The biggest issue is trust. If we can’t explain how these models work and tell a good story then people instantly lose trust and they’re of no value.
IT teams have had mixed success when it comes to extolling the virtues of predictive analytics to staff, Spiegal says. “The biggest issue is trust,” he says. “My team is down in the trenches creating these models, but then we have to go out and explain what we’re doing to our colleagues. I think that’s something that has been hit and miss, not just at Nationwide but in the whole analytics arena. If we can’t explain how these models work and tell a good story then people instantly lose trust and they’re of no value.”
Spiegal says artificial intelligence systems are becoming better at explaining how they reach decisions, and adds that Nationwide has started experimenting with synthetic datasets in a bid to add an extra level of security for personal information. “When you’re doing analytics, it’s hard to do it without real data,” he says. “There are all sorts of issues like that, not just with privacy and security but from an engineering perspective too; moving real data about in the sort of volumes we use can be a real problem.”

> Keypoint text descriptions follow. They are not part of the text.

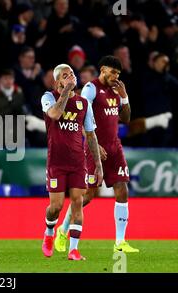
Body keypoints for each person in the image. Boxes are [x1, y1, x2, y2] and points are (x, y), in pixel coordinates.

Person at [55, 56, 140, 253]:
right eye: (112, 72)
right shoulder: (90, 89)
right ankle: (62, 230)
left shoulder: (116, 90)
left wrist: (124, 96)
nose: (115, 76)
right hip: (95, 147)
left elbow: (126, 119)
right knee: (88, 195)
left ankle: (120, 242)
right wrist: (94, 144)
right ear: (103, 69)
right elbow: (80, 115)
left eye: (118, 73)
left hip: (114, 147)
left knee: (122, 190)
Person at [41, 64, 103, 261]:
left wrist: (98, 164)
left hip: (78, 162)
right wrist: (67, 89)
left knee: (77, 202)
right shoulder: (48, 97)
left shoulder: (84, 104)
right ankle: (49, 232)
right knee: (56, 207)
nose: (71, 78)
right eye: (65, 76)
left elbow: (91, 135)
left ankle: (73, 250)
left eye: (72, 75)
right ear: (57, 81)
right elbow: (55, 115)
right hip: (56, 162)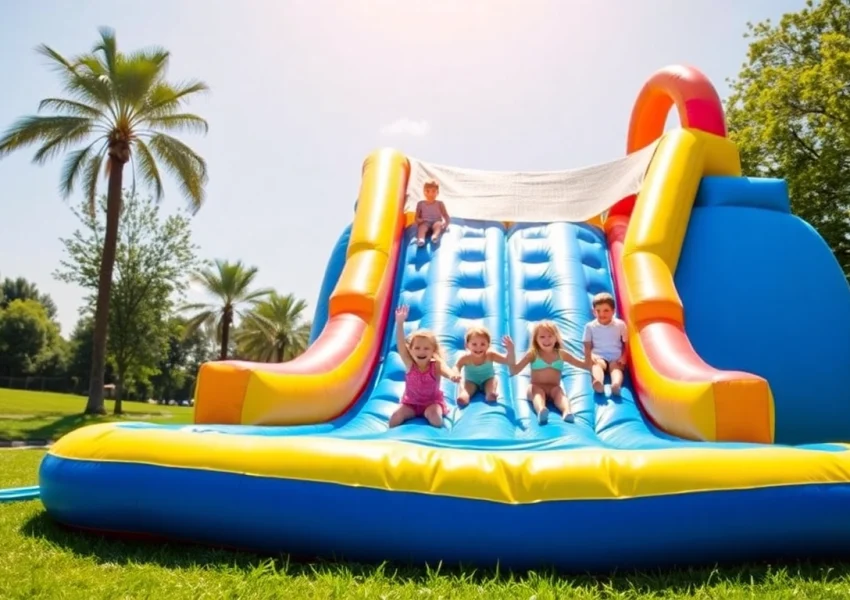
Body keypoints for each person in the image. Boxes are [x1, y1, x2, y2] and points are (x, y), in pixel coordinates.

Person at [504, 321, 589, 425]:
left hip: (554, 387)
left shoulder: (561, 354)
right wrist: (511, 352)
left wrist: (588, 352)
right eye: (542, 337)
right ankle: (541, 410)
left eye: (550, 336)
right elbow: (514, 370)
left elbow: (583, 365)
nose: (547, 340)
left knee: (559, 394)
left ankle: (567, 412)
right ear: (536, 339)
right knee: (538, 393)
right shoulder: (533, 354)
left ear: (556, 337)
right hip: (536, 386)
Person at [389, 305, 461, 428]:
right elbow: (401, 344)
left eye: (426, 348)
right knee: (395, 417)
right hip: (410, 404)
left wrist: (452, 376)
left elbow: (446, 370)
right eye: (417, 348)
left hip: (431, 403)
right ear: (410, 350)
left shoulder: (436, 365)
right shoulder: (409, 364)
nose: (421, 352)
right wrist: (400, 323)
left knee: (436, 419)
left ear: (433, 350)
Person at [583, 292, 628, 396]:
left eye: (606, 310)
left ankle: (616, 385)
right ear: (594, 312)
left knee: (615, 368)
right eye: (598, 311)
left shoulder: (620, 325)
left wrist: (624, 356)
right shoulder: (590, 326)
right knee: (597, 366)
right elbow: (586, 345)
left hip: (615, 356)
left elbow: (626, 343)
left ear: (613, 311)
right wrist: (590, 355)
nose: (602, 314)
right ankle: (598, 383)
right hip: (599, 355)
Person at [453, 326, 511, 406]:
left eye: (483, 344)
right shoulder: (466, 358)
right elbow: (457, 366)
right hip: (471, 381)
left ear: (488, 345)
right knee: (466, 387)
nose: (478, 347)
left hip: (487, 379)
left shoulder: (490, 355)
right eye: (474, 344)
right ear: (467, 345)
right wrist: (456, 373)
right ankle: (464, 396)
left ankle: (490, 394)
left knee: (492, 382)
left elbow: (507, 360)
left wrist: (510, 350)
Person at [415, 179, 450, 246]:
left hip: (436, 221)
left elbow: (445, 215)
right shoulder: (420, 204)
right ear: (424, 192)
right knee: (422, 228)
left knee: (438, 225)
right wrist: (419, 220)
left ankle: (435, 236)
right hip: (425, 222)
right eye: (427, 191)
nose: (430, 194)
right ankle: (421, 239)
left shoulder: (440, 203)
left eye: (433, 191)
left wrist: (446, 223)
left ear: (437, 192)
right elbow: (416, 217)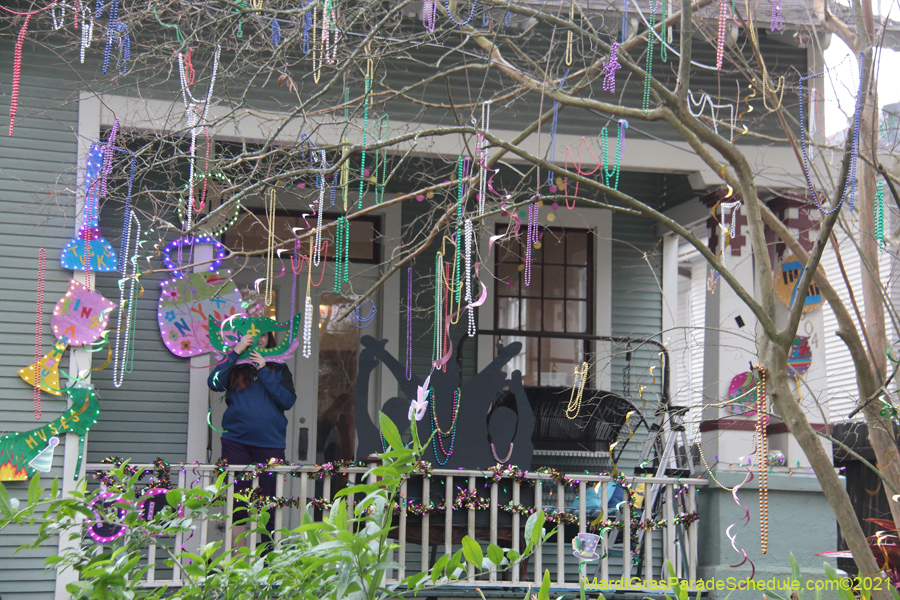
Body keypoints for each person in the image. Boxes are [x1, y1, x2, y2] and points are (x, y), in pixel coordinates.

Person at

“We have a programme within the analytics team at Nationwide which is building synthetic datasets which have no actual customer data in them at all,” he explains. “They’re fantastic for proving that these models work, and playing with new technologies like this can open up a lot of opportunities for us.”
The future of business intelligence for financial services
The evolution of predictive analytics is changing the way staff at financial institutions make decisions, Spiegal says. “The main BI tools which are out there now all have predictive elements baked in,” he explains. “So whereas previously you had a whole forecasting team looking at mortgage sales and making predictions for the future, now the tools do that automatically. This fairly benign use of predictive analytics speeds things up drastically and is huge for us on a day-to-day operational level.”
Again trust is the key factor for ensuring the successful adoption of these kinds of tools across the industry, Spiegal concludes. “Staff have to be able to know how we’ve made a forecast or come to a decision,” he says. “If we can be transparent and explain the process in plain English, we know people will use these tools.”